Koronawirus uderza w bankomaty. Polacy będą mieli ograniczony dostęp do gotówki
Obecna pandemia uderza w wiele branż. Jedną z nich są firmy posiadające bankomaty. Przez to będziemy mieli ograniczony i utrudniony dostęp do gotówki.
Utrudnione wypłaty
O zmianach w wypłacaniu pieniędzy z bankomatów pisze "Puls Biznesu". Przypomnijmy, że na początku czerwca popularna firma Euronet wprowadziła limit jednorazowej wypłaty do tysiąca złotych. Wpływ na to głównie miał mieć koronawirus, który odbiera zyski firmom prowadzącym bankomaty.Za każdą transakcję firma dostaje prowizję od dostawców kart płatniczych jak Visa, Mastercard. Problemem zaczyna się, gdy ludzie zaczynają wypłacać duże sumy za jednym razem. Wzmożone pobieranie gotówki nastąpiło w połowie marca, kiedy w Polsce zaczęto wprowadzać obostrzenia dotyczące walki z koronawirusem.

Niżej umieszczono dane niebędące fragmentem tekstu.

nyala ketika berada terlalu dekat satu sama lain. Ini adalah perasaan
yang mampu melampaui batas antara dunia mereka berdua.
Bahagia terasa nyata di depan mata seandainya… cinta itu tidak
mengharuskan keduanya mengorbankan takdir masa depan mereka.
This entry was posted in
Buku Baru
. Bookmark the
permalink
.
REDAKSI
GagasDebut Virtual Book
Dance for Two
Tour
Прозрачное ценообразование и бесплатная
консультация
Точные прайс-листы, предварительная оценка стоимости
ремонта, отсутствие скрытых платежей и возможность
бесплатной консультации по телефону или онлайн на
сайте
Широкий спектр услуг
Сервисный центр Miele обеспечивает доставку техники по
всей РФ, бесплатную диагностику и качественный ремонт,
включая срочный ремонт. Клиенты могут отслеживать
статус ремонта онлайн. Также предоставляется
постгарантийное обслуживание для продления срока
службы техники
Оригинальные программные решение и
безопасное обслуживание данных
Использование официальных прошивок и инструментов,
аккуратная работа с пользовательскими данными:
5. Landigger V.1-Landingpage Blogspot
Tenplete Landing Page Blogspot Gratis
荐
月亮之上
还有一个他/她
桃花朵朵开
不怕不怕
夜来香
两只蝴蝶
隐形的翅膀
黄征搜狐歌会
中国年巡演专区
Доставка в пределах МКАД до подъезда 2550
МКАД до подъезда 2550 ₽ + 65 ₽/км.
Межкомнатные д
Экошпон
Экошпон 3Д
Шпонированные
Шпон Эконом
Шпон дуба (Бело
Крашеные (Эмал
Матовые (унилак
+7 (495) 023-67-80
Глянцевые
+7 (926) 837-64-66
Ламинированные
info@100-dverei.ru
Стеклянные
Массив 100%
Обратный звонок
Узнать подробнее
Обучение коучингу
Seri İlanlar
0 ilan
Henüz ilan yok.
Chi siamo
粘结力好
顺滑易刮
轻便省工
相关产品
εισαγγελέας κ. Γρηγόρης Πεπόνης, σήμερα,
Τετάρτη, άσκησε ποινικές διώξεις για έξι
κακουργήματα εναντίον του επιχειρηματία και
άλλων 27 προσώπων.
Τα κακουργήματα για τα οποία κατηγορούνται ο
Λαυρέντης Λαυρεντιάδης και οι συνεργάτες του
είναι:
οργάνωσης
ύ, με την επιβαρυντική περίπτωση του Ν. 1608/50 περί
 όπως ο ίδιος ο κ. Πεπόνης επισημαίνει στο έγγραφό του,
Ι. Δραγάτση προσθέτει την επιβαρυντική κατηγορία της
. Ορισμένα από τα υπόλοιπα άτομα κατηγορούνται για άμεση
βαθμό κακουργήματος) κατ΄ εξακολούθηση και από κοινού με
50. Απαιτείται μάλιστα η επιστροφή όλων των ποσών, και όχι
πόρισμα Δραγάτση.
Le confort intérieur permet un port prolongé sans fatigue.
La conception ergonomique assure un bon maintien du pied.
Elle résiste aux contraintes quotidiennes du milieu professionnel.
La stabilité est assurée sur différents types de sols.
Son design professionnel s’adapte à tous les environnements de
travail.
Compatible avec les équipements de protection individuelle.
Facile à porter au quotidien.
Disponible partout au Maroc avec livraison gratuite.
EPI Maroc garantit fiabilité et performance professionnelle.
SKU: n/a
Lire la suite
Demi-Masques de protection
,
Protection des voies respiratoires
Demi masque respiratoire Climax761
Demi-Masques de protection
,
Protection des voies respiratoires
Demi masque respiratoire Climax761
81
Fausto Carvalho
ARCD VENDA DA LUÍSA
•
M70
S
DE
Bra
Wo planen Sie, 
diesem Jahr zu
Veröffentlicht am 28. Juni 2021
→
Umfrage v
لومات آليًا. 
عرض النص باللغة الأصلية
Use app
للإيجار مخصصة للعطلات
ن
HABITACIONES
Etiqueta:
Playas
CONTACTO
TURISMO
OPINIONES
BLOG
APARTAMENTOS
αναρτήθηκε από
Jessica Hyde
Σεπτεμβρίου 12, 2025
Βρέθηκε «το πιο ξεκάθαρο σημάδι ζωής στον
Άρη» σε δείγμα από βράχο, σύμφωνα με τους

Według Euronetu wprowadzenie limitu tysiąca złotych ma zapewnić wszystkim dostęp do gotówki. W rzeczywistości może chodzić o zwiększenie liczby wypłat, ponieważ zamiast za jednym razem pobrać np. 5 tysięcy, teraz będziemy musieli zrobić 5 oddzielnych wypłat, czyli Euronet zyska na tym pięciokrotnie.Firmy takie jak Euronet dostają 1,2-1,3 zł za każdą wypłatę.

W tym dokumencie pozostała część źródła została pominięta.